The demand for housing and thus construction workers isn't going down any time soon; the Netherlands alone needs to build a million homes in the next decade and are running behind on that. Brick walls is just one task of many in a construction project, just like your JIRA or Github ticket is just one task of many in a software project.

bouk•1y ago
Prefab stone strips are used here and there but most brick facades are still built by hand on-site.

There's a huge shortage of workers, which is why we're working on this.

pjmlp•1y ago
Cooking and serving at tables also won't be an excape route, given that there are already kitchen and waitresses robots.

We are really going into a dystopian world, unless there is some event that disrupts the roadmap to drive everyone into unemployment, besides a few elite folks that get to profit from the robots.

The generations to come will have much more to worry about than climate, also note how all the ongoing wars, geopolitcs change back to cold war days, and AI race has made everyone forget about the planet.

Forcing us to use paper straws and wood cuttlery won't save us.

charcircuit•1y ago
My first guess would be that this early return is always happening after entering the bugged state. The one cleanup task could get stuck or not cleanup after itself properly.

    // Only one cleanup task is posted at a time.
    if (!HasDirtyJSFinalizationRegistries() || is_finalization_registry_cleanup_task_posted_) {
      return;
    }
https://source.chromium.org/chromium/chromium/src/+/main:v8/...
bouk•1y ago
Ah this makes a lot of sense, perhaps the posted flag doesn't get reset e.g. if this branch gets followed: https://source.chromium.org/chromium/chromium/src/+/main:v8/...
syg•1y ago
Yeah this is the bug. My bad, will fix.
donatj•1y ago
Hey! I too just filed my first Chromium bug[1]! They changed a behavior that broke opening new windows with tabs, and thus broke my advanced tab search extension Tabasco[2].

I was frankly impressed by the experience. They had me create a minimal extension illustrating the issue and were very quickly able automate a bisection that found its root, a security fix somewhat bluntly resolved. They've supposedly fixed the issue in an upcoming release I await with bated breath.

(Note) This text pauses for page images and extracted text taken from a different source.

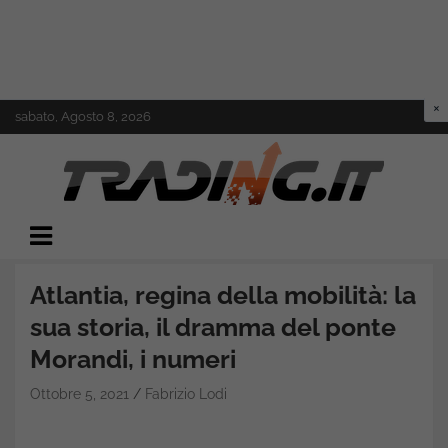
Skip
sabato, Agosto 8, 2026
to
content
Il mondo del trading online
Trading.it
Atlantia, regina della mobilità: la
sua storia, il dramma del ponte
Morandi, i numeri
Ottobre 5, 2021
Fabrizio Lodi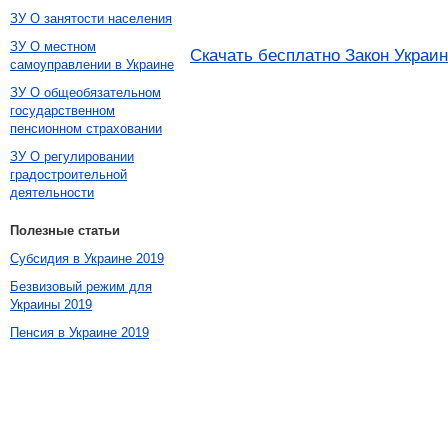
ЗУ О занятости населения
ЗУ О местном
Скачать бесплатно Закон Украин
самоуправлении в Украине
ЗУ О общеобязательном
государственном
пенсионном страховании
ЗУ О регулировании
градостроительной
деятельности
Полезные статьи
Субсидия в Украине 2019
Безвизовый режим для
Украины 2019
Пенсия в Украине 2019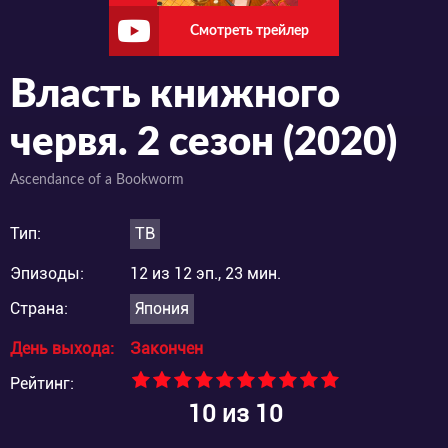
Смотреть трейлер
Власть книжного
червя. 2 сезон (2020)
Ascendance of a Bookworm
Тип:
ТВ
Эпизоды:
12 из 12 эп., 23 мин.
Страна:
Япония
День выхода:
Закончен
Рейтинг:
10
из 10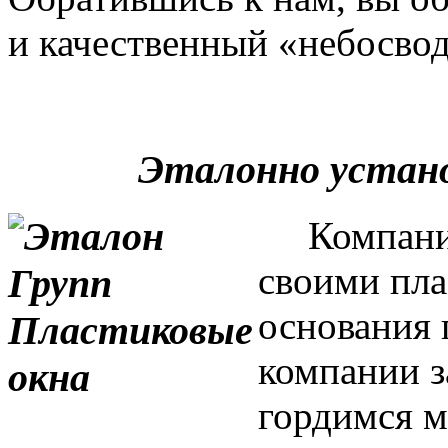
и качественный «небосвод
Эталонно устан
Компания 
своими пла
основания 
компании з
гордимся м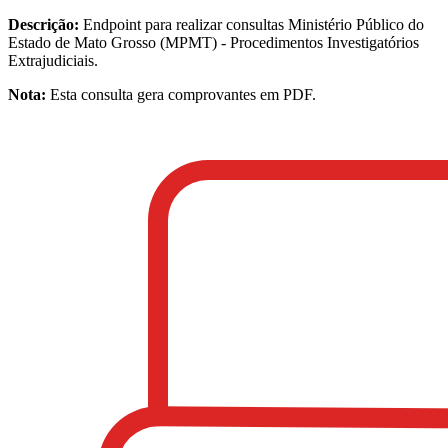
Descrição:
Endpoint para realizar consultas
Ministério Público do
Estado de Mato Grosso (MPMT) - Procedimentos Investigatórios
Extrajudiciais
.
Nota:
Esta consulta gera comprovantes em PDF.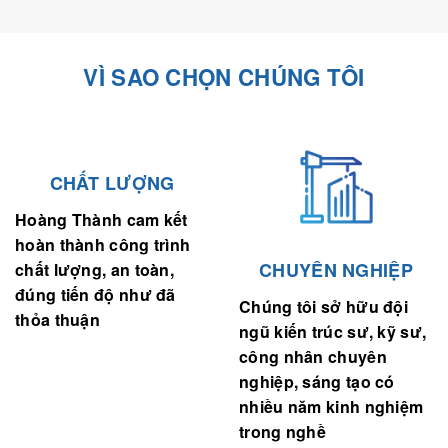
VÌ SAO CHỌN CHÚNG TÔI
CHẤT LƯỢNG
Hoàng Thành cam kết
hoàn thành công trình
CHUYÊN NGHIỆP
chất lượng, an toàn,
đúng tiến độ như đã
Chúng tôi sở hữu đội
thỏa thuận
ngũ kiến trúc sư, kỹ sư,
công nhân chuyên
nghiệp, sáng tạo có
nhiều năm kinh nghiệm
trong nghề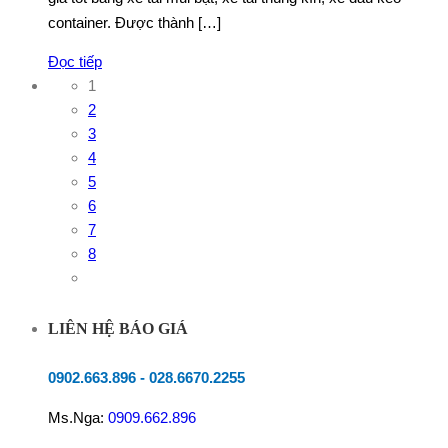
container. Được thành […]
Đọc tiếp
1
2
3
4
5
6
7
8
LIÊN HỆ BÁO GIÁ
0902.663.896
-
028.6670.2255
Ms.Nga:
0909.662.896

- [1] https://issues.chromium.org/issues/405283740

- [2] https://chromewebstore.google.com/detail/tabasco-advanced-ta...

tester756•1y ago
>FinalizationRegistry

>Avoid where possible

>Correct use of FinalizationRegistry takes careful thought, and it's best avoided if possible. It's also important to avoid relying on any specific behaviors not guaranteed by the specification. When, how, and whether garbage collection occurs is down to the implementation of any given JavaScript engine. Any behavior you observe in one engine may be different in another engine, in another version of the same engine, or even in a slightly different situation with the same version of the same engine. Garbage collection is a hard problem that JavaScript engine implementers are constantly refining and improving their solutions to.

Kinda tricky API

ketanhwr•1y ago
> A conforming JavaScript implementation, even one that does garbage collection, is not required to call cleanup callbacks.

Really looking forward to the "Explicit Resource Management" proposal[0] that sounds like a much better idea really.

[0]: https://github.com/tc39/proposal-explicit-resource-managemen...

panstromek•1y ago
Hm.. I would honestly try to avoid relying on finalization mechanism of a garbage collector like this. It sounds brittle from the start. Even without the bug, I can imagine you can get into a situation where some unused JS object holds a reference to a giant thing in wasm memory, but engine doesn't run the GC, because it technically doesn't know that, it only sees the little pointer object which seems small.

I think WASM had historically had some problem with freeing memory, so I'd probably rather rely on some pooling or arena with explicit memory size limit (for the whole allocated wasm memory).